Non, ce spécialiste des marchés financiers et de la finance en général a plus d’une corde à son arc. Scientifique de grand renom, à la fois mathématicien, philosophe, sociologue, historien, théologien ; humaniste avant tout, fondateur de plusieurs ONG, homme engagé doté d’une vaste culture très universaliste et ouverte sur le monde, il enracine avant tout son combat dans sa foi profonde, en disciple du Christ auquel il appartient, car cet homme brillant, mais humble a aussi été ordonné prêtre jésuite en 2013.
Son postulat ? Mettre la théologie au service de l’économie, dans un but altruiste pour faire de notre terre, une terre vivante, riche des apports et des savoirs de l’autre, plus accueillante et moins soumise au pillages de quelques multinationales : véritables contre-pouvoirs dont la rapacité représente un véritable danger pour la terre et ses habitants, cette même planète donc, menacée par les dérèglements climatiques, la cupidité prédatrice de la folie de quelques privilégies ayant entre les mains le pouvoir de privatiser des terres entières au détriment de ses détenteurs légitimes.
Car dans sa vision universaliste et généreuse, à l’heure d’une mondialisation pas toujours bien gérée, la terre appartient avant tout à ses habitants, à vraiment tous les peuples qui l’habitent, quelles que soient leurs cultures, leurs couleurs de peau, leurs religions, leurs croyances, chacun ayant sa place et le droit d’y vivre et de s’y épanouir dignement.

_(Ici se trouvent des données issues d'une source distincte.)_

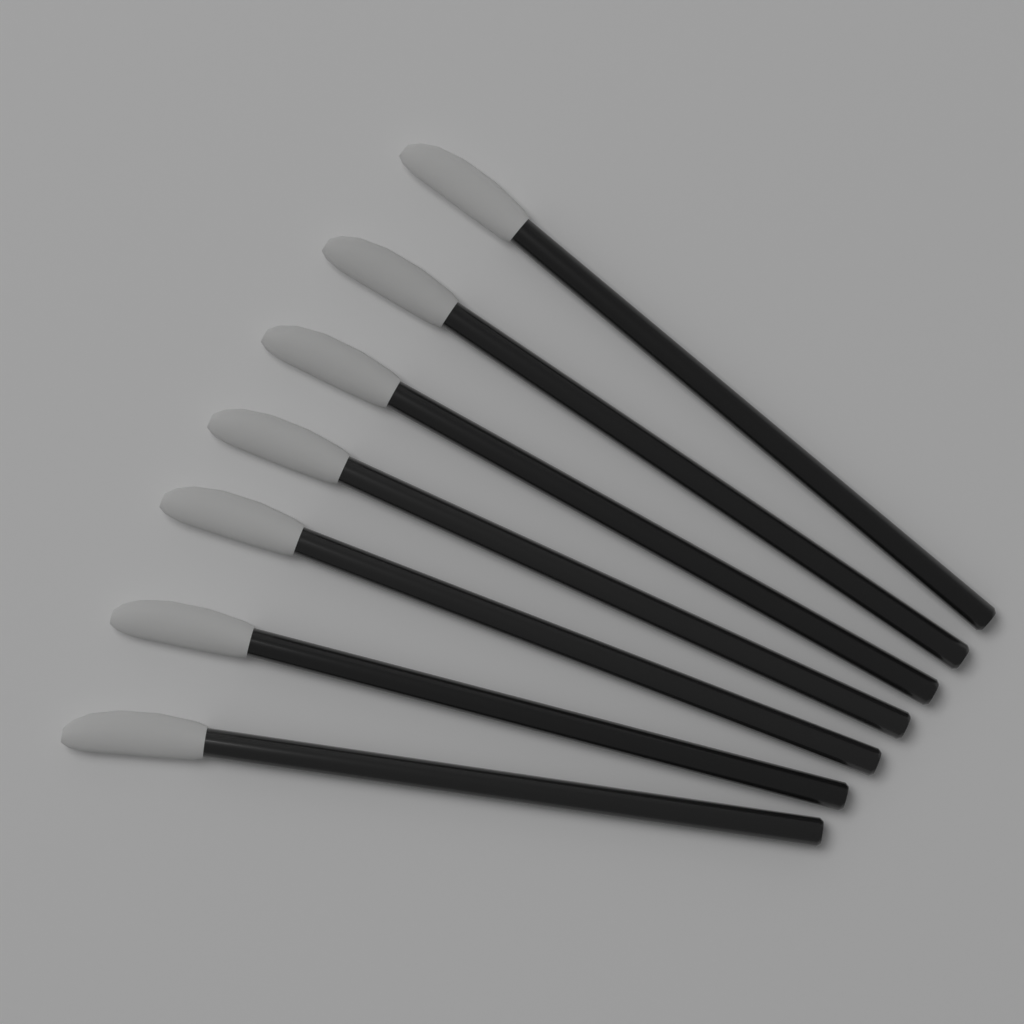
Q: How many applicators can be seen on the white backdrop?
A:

On l’a bien compris, pour Gaël Giraud l’économie ne se résume pas à un simple marché financier réglé sur le cours de la bourse, la croissance à tout prix, le profit, le libéralisme effréné, et le pillage des ressources qui ne font qu’épuiser une planète toujours de plus en plus malmenée, fragilisée. Non l’économie ne se résume pas qu’à des chiffres, où seul l’appât du gain compte, où il faut produire et produire toujours plus. En fait l’économie ne peut vraiment être efficace sans une réflexion pertinente sur sa finalité, son véritable but, sa dimension humaniste et utilitariste, dans le sens évidemment de ce qui est bon pour les hommes, tous les hommes sans exception. Et ce livre apporte des solutions assez solidement étayées et finalement réalisables, pour réenchanter un monde soumis au diktat d’une pensée économique formatée qui ne peut finalement mener qu’à la catastrophe, et dont on voudrait nous faire croire qu’il n’existe aucune autre alternative. Dans ce livre Gaël Giraud nous prouve justement le contraire !
D’ailleurs ce n’est pas pour rien que ce livre est la retranscription d’un dialogue avec un autre économiste de renom, Felwine Sarr, un sénégalais d’origine, donnant à cet entretien une dimension internationale, où l’économie n’est pas seulement pensée, réfléchie et étudiée par une supposée supériorité de la pensée économiste occidentale dont les théories dominent le monde depuis plusieurs siècles. Non, dans la pensée de ces deux chercheurs, la pensée économique s’élargit aussi aux savoirs et aux systèmes d’autres sphères culturelles et sociales, celles en particulier qui nous viennent de ce que l’on appelle souvent d’ailleurs péjorativement « les pays en voie de développement » élargissant un domaine assez enfermé, vers une vision d’ouverture et vers des modèles économiques différents, mais certainement non négligeables.
Mais tout d’abord ce que dénonce et déplore Gaël Giraud, c’est le constat qu’aujourd’hui dans les grandes écoles de commerce, dans les prestigieuses facultés économiques, terreau d’où sortiront les futures élites de l’économie mondiale, on n’enseigne plus, ou du moins presque plus, les disciplines qui pourraient enrichir une science, dont les apports seraient quand même bien utiles.
On néglige ainsi tout ce qui pourrait nourrir la pensée économique, c’est-à-dire des domaines aussi vastes, que les sciences sociales, la philosophie, la sociologie ou même la science quantique, pour ne faire que de l’économie pure, ainsi que tous ses dérivés, rétrécissant ainsi la science économique à une simple discipline où prédominerait un seul objectif de rentabilité et de données chiffrées au seul service de la technique commerciale pure, ce qui ne peut mener qu’à une impasse.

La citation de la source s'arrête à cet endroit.